Il existe des traitements médicaux pour la dyspareunie ou la coïtalgie. Par exemple, si la douleur provient d’une infection fongique ou bactérienne, l’application d’antifongiques ou d’antibiotiques est essentielle. Chez les femmes ménopausées ou allaitantes, des œstrogènes topiques peuvent également être prescrits pour favoriser la lubrification vaginale.

Les causes sont si variées que le traitement doit être adapté à chaque patient.

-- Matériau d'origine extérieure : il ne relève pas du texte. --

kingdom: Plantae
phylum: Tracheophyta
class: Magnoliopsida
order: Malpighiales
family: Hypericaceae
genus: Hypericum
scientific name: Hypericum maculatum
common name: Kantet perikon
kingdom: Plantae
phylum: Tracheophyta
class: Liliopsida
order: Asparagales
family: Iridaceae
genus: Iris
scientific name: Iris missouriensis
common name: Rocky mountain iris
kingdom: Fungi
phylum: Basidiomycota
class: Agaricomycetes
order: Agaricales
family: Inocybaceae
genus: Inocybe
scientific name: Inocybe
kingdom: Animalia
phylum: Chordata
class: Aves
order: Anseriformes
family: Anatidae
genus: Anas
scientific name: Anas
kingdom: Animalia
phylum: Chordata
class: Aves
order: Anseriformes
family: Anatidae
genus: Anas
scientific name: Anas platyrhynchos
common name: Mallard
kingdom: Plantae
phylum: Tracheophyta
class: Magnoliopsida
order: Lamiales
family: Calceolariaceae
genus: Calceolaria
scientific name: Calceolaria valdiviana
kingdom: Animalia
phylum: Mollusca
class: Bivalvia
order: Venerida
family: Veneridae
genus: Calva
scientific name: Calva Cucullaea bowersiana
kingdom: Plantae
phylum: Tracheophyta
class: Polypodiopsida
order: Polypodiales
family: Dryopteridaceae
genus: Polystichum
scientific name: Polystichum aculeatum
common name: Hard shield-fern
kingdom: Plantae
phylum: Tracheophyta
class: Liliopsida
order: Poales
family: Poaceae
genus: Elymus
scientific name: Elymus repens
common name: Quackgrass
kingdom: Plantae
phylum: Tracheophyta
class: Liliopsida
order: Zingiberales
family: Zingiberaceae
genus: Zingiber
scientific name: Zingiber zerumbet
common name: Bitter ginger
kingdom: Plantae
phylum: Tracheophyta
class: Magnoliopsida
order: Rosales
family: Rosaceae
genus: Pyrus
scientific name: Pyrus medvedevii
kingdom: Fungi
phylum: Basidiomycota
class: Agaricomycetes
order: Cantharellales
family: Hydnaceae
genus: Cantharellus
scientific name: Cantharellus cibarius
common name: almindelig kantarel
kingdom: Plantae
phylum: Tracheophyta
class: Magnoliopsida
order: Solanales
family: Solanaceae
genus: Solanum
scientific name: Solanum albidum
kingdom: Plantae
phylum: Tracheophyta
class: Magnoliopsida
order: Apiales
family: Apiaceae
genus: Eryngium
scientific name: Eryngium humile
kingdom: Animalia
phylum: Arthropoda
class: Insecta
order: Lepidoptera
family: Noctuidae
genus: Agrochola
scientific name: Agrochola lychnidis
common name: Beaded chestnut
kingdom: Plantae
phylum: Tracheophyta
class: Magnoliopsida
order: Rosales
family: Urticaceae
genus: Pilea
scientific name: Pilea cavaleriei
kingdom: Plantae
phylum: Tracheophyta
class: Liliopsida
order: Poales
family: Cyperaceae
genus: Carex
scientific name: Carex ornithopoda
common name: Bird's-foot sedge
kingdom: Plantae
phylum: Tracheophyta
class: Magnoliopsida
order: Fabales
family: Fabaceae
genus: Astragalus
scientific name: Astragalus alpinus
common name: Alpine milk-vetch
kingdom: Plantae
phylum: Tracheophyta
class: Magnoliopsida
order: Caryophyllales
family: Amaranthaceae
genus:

Ce qui est généralement commun à tous ceux qui en souffrent, c’est le besoin de thérapie de couple et d’éducation sexuelle.

Comme nous l’avons vu, la dyspareunie est liée à la composante psychologique du patient, et par conséquent, le confort, la sécurité et l’excitation préalable sont essentiels pour éviter la douleur lors de l’activité sexuelle.

Vouloir ressentir du plaisir n’est pas une raison de honte ou de vulnérabilité. Par conséquent, parler avec votre partenaire est toujours la première étape vers l’amélioration.

Douleur sexuelle : que retenir ?

La douleur sexuelle est très courante, en particulier chez les femmes, où elle peut survenir chez 30 % de la population à certains âges. Par conséquent, la communication avec votre partenaire est vitale : changer de position, utiliser des lubrifiants et éviter le stress sont toujours de bonnes options pour éviter la dyspareunie.

Pourtant, tous les cas ne correspondent pas aux mêmes problèmes. Une coïtalgie peut être le signe d’une obstruction du canal éjaculatoire chez l’homme ou d’infections fongiques chez la femme. Par conséquent, cette pathologie nécessite une approche à la fois médicale et psychologique.